# Work required
Print the lines below verbatim, beginning at the line that has "## テスト結果サマリー" and stopping after the line that has "- [ ] 技術仕様書の更新".
Available records Block Start
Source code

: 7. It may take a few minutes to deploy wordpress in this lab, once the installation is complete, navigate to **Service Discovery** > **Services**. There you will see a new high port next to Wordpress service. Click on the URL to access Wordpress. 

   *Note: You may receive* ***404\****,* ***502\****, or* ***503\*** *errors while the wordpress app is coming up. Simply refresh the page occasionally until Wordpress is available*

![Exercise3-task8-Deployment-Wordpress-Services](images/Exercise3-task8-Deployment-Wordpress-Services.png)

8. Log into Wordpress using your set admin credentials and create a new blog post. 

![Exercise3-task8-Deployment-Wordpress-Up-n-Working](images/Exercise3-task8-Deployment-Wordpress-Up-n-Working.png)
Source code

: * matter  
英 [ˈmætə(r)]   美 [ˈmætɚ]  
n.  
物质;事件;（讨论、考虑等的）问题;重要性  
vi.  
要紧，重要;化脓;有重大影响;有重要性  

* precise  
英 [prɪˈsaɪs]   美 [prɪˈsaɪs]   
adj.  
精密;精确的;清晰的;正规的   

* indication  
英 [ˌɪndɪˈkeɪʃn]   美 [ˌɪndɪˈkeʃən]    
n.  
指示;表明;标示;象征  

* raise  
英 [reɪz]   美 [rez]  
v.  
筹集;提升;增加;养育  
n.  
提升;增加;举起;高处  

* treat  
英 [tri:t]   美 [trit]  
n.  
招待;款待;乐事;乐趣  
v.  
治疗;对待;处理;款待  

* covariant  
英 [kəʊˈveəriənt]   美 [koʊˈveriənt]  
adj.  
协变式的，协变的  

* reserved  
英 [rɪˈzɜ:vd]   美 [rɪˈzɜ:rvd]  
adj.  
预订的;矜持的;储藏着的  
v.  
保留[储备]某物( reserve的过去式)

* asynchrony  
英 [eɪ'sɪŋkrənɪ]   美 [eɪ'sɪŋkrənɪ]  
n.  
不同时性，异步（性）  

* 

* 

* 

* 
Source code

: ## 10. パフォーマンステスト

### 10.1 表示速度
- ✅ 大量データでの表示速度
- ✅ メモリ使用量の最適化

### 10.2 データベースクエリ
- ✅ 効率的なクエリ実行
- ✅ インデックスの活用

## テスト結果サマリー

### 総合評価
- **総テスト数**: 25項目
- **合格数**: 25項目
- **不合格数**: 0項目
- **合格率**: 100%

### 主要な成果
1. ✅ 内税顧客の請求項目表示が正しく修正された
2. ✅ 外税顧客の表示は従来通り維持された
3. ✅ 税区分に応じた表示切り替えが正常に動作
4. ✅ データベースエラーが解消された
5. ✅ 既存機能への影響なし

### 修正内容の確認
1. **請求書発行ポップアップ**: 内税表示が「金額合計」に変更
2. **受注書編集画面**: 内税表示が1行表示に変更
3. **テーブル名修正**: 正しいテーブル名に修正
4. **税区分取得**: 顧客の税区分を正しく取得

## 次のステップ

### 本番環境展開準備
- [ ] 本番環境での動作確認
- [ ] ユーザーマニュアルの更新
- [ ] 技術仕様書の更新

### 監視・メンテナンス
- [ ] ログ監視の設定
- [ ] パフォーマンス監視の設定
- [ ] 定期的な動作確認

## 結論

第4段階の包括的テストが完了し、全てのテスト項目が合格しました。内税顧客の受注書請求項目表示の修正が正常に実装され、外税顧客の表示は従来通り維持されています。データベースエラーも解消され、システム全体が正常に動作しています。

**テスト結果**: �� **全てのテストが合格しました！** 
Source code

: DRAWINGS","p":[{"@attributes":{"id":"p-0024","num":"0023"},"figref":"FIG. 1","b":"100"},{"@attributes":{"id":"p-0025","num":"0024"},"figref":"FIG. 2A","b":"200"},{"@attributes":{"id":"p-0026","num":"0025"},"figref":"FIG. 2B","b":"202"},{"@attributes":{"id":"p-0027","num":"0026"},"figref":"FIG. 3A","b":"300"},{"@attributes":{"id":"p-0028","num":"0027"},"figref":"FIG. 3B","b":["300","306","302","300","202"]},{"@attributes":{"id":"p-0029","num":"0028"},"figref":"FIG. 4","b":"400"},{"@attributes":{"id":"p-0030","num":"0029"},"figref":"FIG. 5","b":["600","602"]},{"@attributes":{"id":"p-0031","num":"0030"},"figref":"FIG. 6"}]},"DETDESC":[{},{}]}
Available records Block End
# Answer space
## テスト結果サマリー

### 総合評価
- **総テスト数**: 25項目
- **合格数**: 25項目
- **不合格数**: 0項目
- **合格率**: 100%

### 主要な成果
1. ✅ 内税顧客の請求項目表示が正しく修正された
2. ✅ 外税顧客の表示は従来通り維持された
3. ✅ 税区分に応じた表示切り替えが正常に動作
4. ✅ データベースエラーが解消された
5. ✅ 既存機能への影響なし

### 修正内容の確認
1. **請求書発行ポップアップ**: 内税表示が「金額合計」に変更
2. **受注書編集画面**: 内税表示が1行表示に変更
3. **テーブル名修正**: 正しいテーブル名に修正
4. **税区分取得**: 顧客の税区分を正しく取得

## 次のステップ

### 本番環境展開準備
- [ ] 本番環境での動作確認
- [ ] ユーザーマニュアルの更新
- [ ] 技術仕様書の更新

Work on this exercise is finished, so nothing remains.